The term “genocidal massacre,” as it was coined by South African sociologist Leo Kuper, refers to identity-targeted murders occurring on levels smaller than direct genocides. To deny that genocidal massacres are beginning to occur against LGBTQ+ communities is to spit in the face of history. 

Not only are anti-trans violent hate crimes occurring at higher rates than before, but they are becoming larger in scale. For instance, consider the recent shooting at Club Q in Colorado Springs. On Nov. 19, 2023, a shooter entered the club as it was closing a drag show and in the midst of a dance party when, armed with an AR-15, the shooter shot and killed five club patrons, injuring 17 others. The shooting occurred just a day before the Transgender Day of Remembrance.

As a threat to transgender livelihood, the Club Q shooting was successful. In the shooting’s aftermath, drag queens and drag show organizers responded by upping security, preventative measures and contingency plans in preparation for further violence.

The second-deadliest shooting in U.S. history occurred in an LGBTQ+ nightclub, Pulse, just over six years ago. 49 dead. 53 injured. 

The Ten Stages of Genocide provide historical perspective when looking at this issue. For Persecution to occur in a society, it must be preceded by Classification. The stages of Symbolization, Discrimination, Dehumanisation, Organisation, Polarization and finally Preparation have already occurred. The stages have occurred through anti-trans rhetoric spouted by right-wing media and lawmakers. The final stage of genocide is Extermination. It will occur if the state is allowed to continue its operation. 

I cannot take credit for identifying the emerging pattern of anti-trans violence as the pattern of genocide. The parallels should be clear to anyone versed in historical analysis. At least one state official has also come forward with this opinion. Nebraska State Senator Machaela Cavanaugh compared historical examples of genocide to two bills that were being debated in the state senate. The bills in question would ban the healthcare of trans and gender dysphoric youth and place restrictions on bathrooms and sports assignments. In her comparisons, Cavanaugh said “there is always a set of circumstances which occur or which are created to build the climate in which genocide can take place.” 

In response, Cavanaugh was threatened with censure, which is “a formal statement of disapproval… that can have a powerful psychological effect on a member and his/her relationships in the Senate.”  In the history of the Nebraska State Senate, imposition of censure has not occurred since its only usage in 1955 after a state senator participated in a blackmail scheme. 
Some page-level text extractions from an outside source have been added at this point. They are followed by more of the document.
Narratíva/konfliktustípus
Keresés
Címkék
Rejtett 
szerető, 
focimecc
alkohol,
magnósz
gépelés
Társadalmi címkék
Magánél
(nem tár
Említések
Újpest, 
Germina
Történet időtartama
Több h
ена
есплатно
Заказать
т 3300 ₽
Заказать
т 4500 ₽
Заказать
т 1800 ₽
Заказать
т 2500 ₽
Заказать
If all that changes as a result of anti-trans violence is the beefing of security, then, as a society, all that we’ve done is normalized anti-trans violence and allowed it to continue. This is unacceptable. Communities cannot continue to live in fear. 
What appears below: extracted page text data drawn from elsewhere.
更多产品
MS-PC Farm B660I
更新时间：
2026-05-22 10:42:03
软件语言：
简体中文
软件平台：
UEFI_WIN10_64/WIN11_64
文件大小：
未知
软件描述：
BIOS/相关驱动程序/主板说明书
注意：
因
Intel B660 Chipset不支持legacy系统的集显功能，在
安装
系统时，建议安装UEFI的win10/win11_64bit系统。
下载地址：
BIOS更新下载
As I write this article in honor and remembrance of the transgender people who have inspired me in life and death, it makes my heart ache to think that the politicization of our group’s “right to exist” has led to violence on such a large scale. It should be a wake-up call for people still “on the fence” to realize that many still believe there’s moral decay, degeneracy or failure in a social superstructure that allows for the existence and prosperity of transgender people to such a degree that violence, both supported and carried out by the state, would be seen as necessary.

Taking even a moderate stance on the politicized right for transgender people to exist is actively harmful; the only correct choice is to wholeheartedly support the continued struggle for the existence of transgender communities across the country. 

Sebastian Diaz, FCRH ’24, is a journalism and film major from Chapel Hill, N.C.